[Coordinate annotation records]
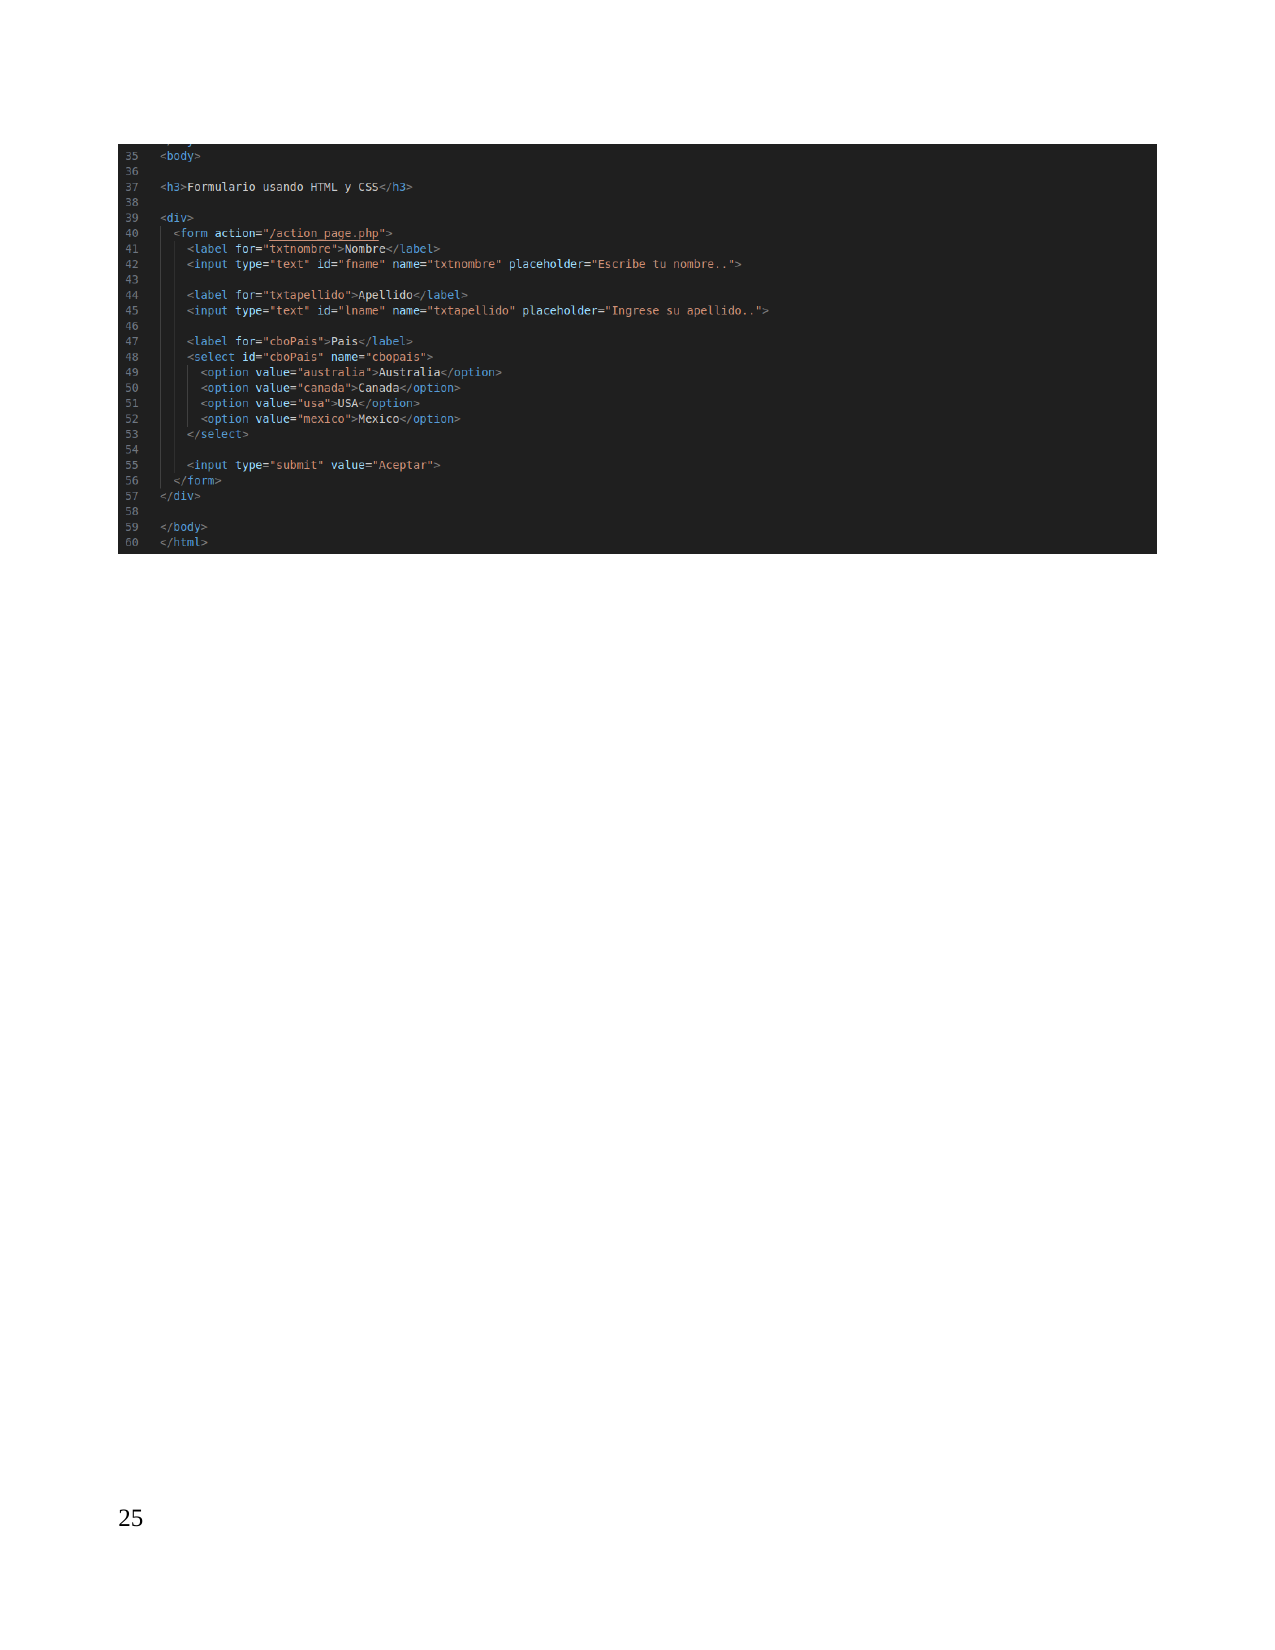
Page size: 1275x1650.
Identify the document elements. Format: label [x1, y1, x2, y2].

picture [118, 144, 1157, 554]
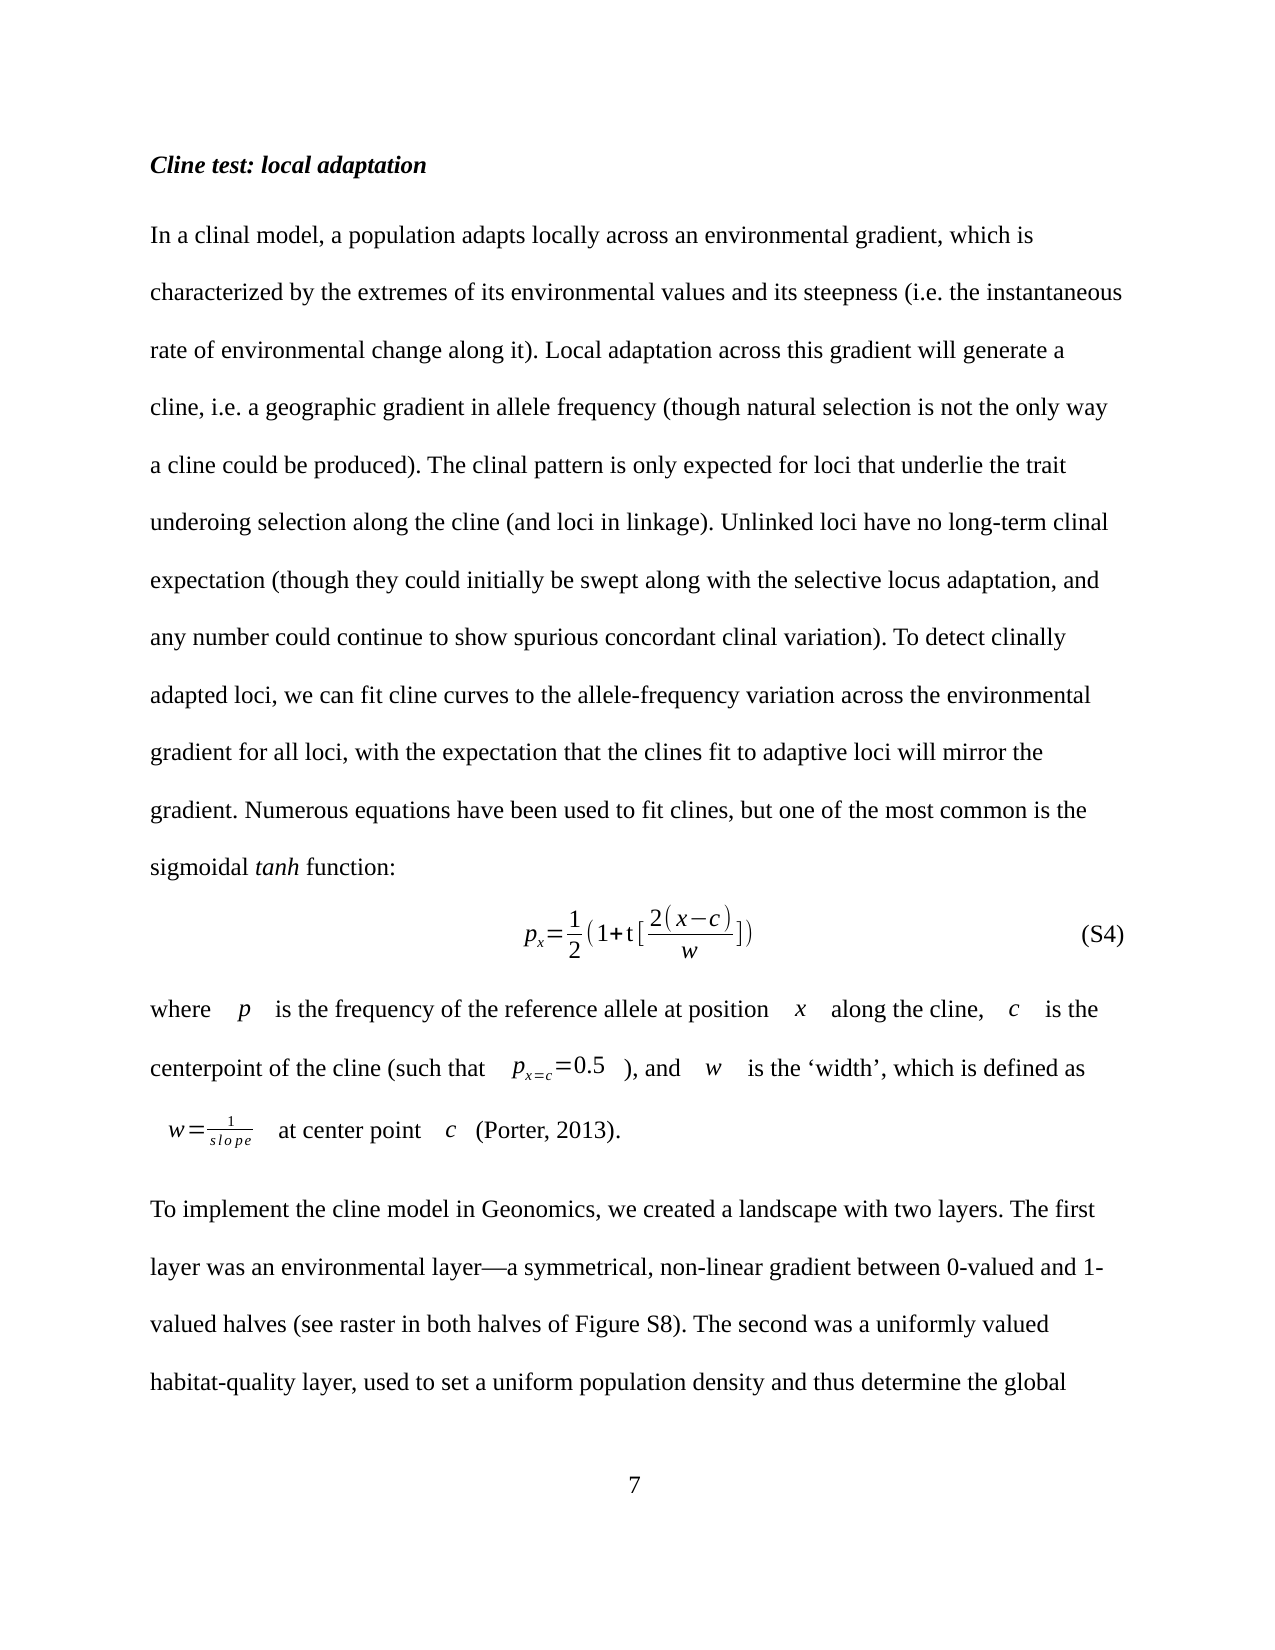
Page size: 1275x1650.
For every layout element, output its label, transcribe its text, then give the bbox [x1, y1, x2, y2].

text In a clinal model, a population adapts locally across an environmental gradient, which is characterized by the extremes of its environmental values and its steepness (i.e. the instantaneous rate of environmental change along it). Local adaptation across this gradient will generate a cline, i.e. a geographic gradient in allele frequency (though natural selection is not the only way a cline could be produced). The clinal pattern is only expected for loci that underlie the trait underoing selection along the cline (and loci in linkage). Unlinked loci have no long-term clinal expectation (though they could initially be swept along with the selective locus adaptation, and any number could continue to show spurious concordant clinal variation). To detect clinally adapted loci, we can fit cline curves to the allele-frequency variation across the environmental gradient for all loci, with the expectation that the clines fit to adaptive loci will mirror the gradient. Numerous equations have been used to fit clines, but one of the most common is the sigmoidal tanh function: [150, 220, 1125, 881]
text To implement the cline model in Geonomics, we created a landscape with two layers. The first layer was an environmental layer—a symmetrical, non-linear gradient between 0-valued and 1-valued halves (see raster in both halves of Figure S8). The second was a uniformly valued habitat-quality layer, used to set a uniform population density and thus determine the global [150, 1194, 1125, 1396]
subtitle Cline test: local adaptation [150, 150, 1125, 179]
text where is the frequency of the reference allele at position along the cline, is the centerpoint of the cline (such that ), and is the ‘width’, which is defined as at center point (Porter, 2013). [150, 994, 1125, 1148]
text (S4) [150, 919, 1125, 948]
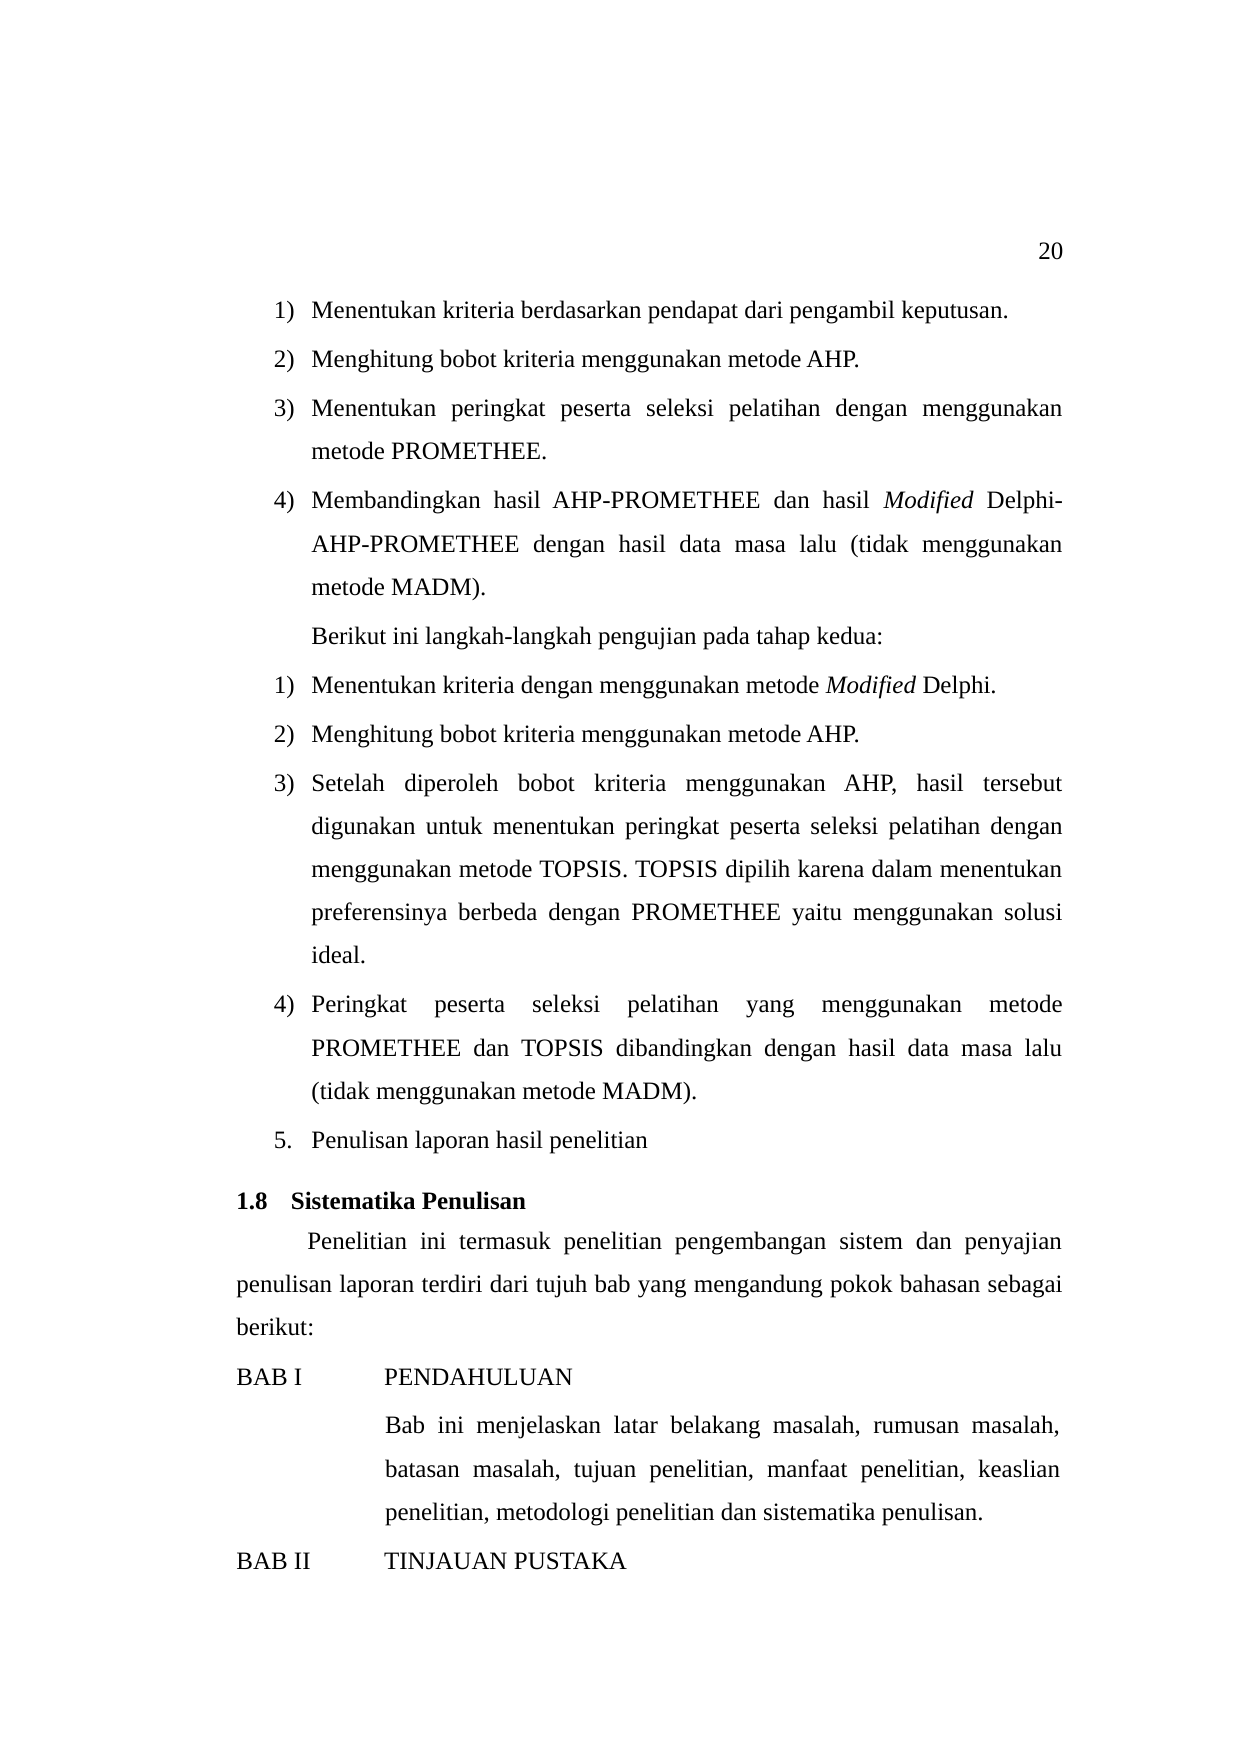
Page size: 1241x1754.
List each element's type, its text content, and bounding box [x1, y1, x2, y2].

Problem to work on: Copy the records from their first line through the line containing "picture [118, 144, 1157, 554]", both included and with the requests kept as they are. In the answers, multiply each box coordinate by 1.7 and round it to a whole number, rounding halves up. Leave out the pictures.

Output:
Page size: 1275x1650.
Identify the document elements. Format: label [x1, y1, x2, y2].

picture [201, 245, 1967, 942]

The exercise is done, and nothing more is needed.